Identify situations in which it is important to estimate power

Suppose you work for a foundation whose mission
is to support researchers in mathematics education and your role
is to evaluate grant proposals and decide which ones to fund.
You receive a proposal to evaluate a new method of teaching high-school
algebra. The research plan is to compare the achievement of
students taught by the new method with the achievement of students taught by the traditional
method. The proposal contains good theoretical arguments why the
new method should be superior and the proposed methodology is
sound. In addition to these positive elements, there is one
important question still to be answered: Does the experiment have
a high probability of providing strong evidence that the new method
is better than the standard method if, in fact, the new method
is actually better? It is possible, for example, that the proposed
sample size is so small that even a fairly large population difference
would be difficult to detect. That is, if the sample size is
small, then even a fairly large difference in sample means might
not be significant. If the difference is not significant,
then no strong conclusions can be drawn about the population means.
It is not justified to conclude that the null hypothesis that
the population means
are equal is true just because the difference is not significant.
Of course, it is not justified to conclude that this null hypothesis
is false. Therefore, when an effect is not significant, the result is inconclusive. You may prefer
that your foundation's money be used to fund a project that has
a higher probability of being able to make a strong conclusion.

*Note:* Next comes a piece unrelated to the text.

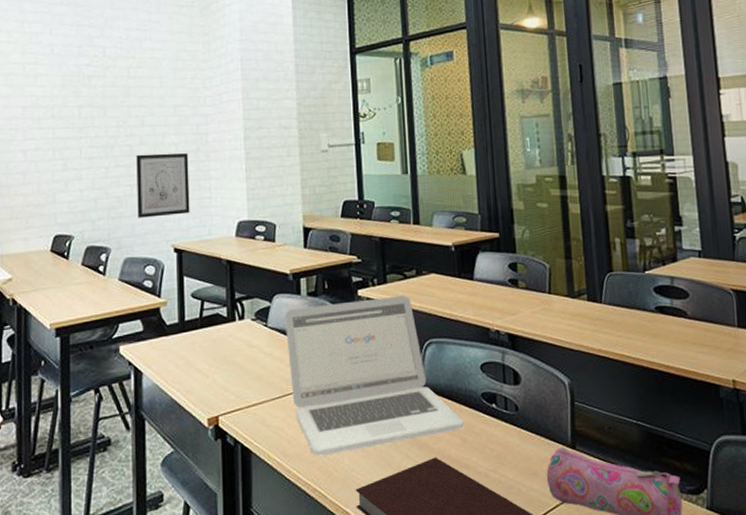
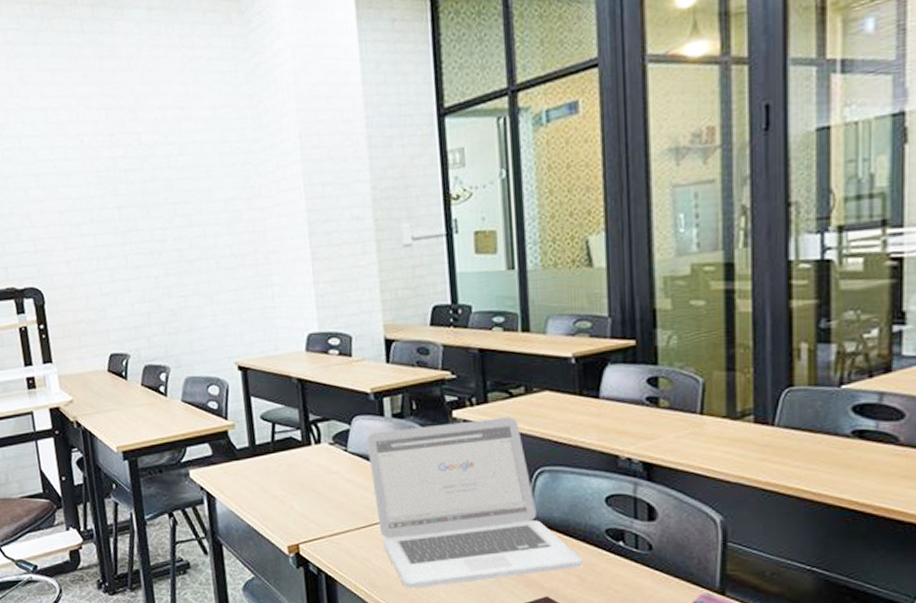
wall art: present [136,153,190,218] -> none [187,256,252,333]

Power is defined as the probability of correctly
rejecting a false null hypothesis. In terms of our example, it
is the probability that given there is a difference between
the population means of the new method and the standard method,
the sample means will be significantly different. The probability
of failing to reject a false null hypothesis is often referred
to as β.
Therefore power can be defined as:

power = 1 - β.

It is very important to consider power while designing
an experiment. You should avoid spending a lot of time and/or
money on an experiment that has little chance of finding a significant effect.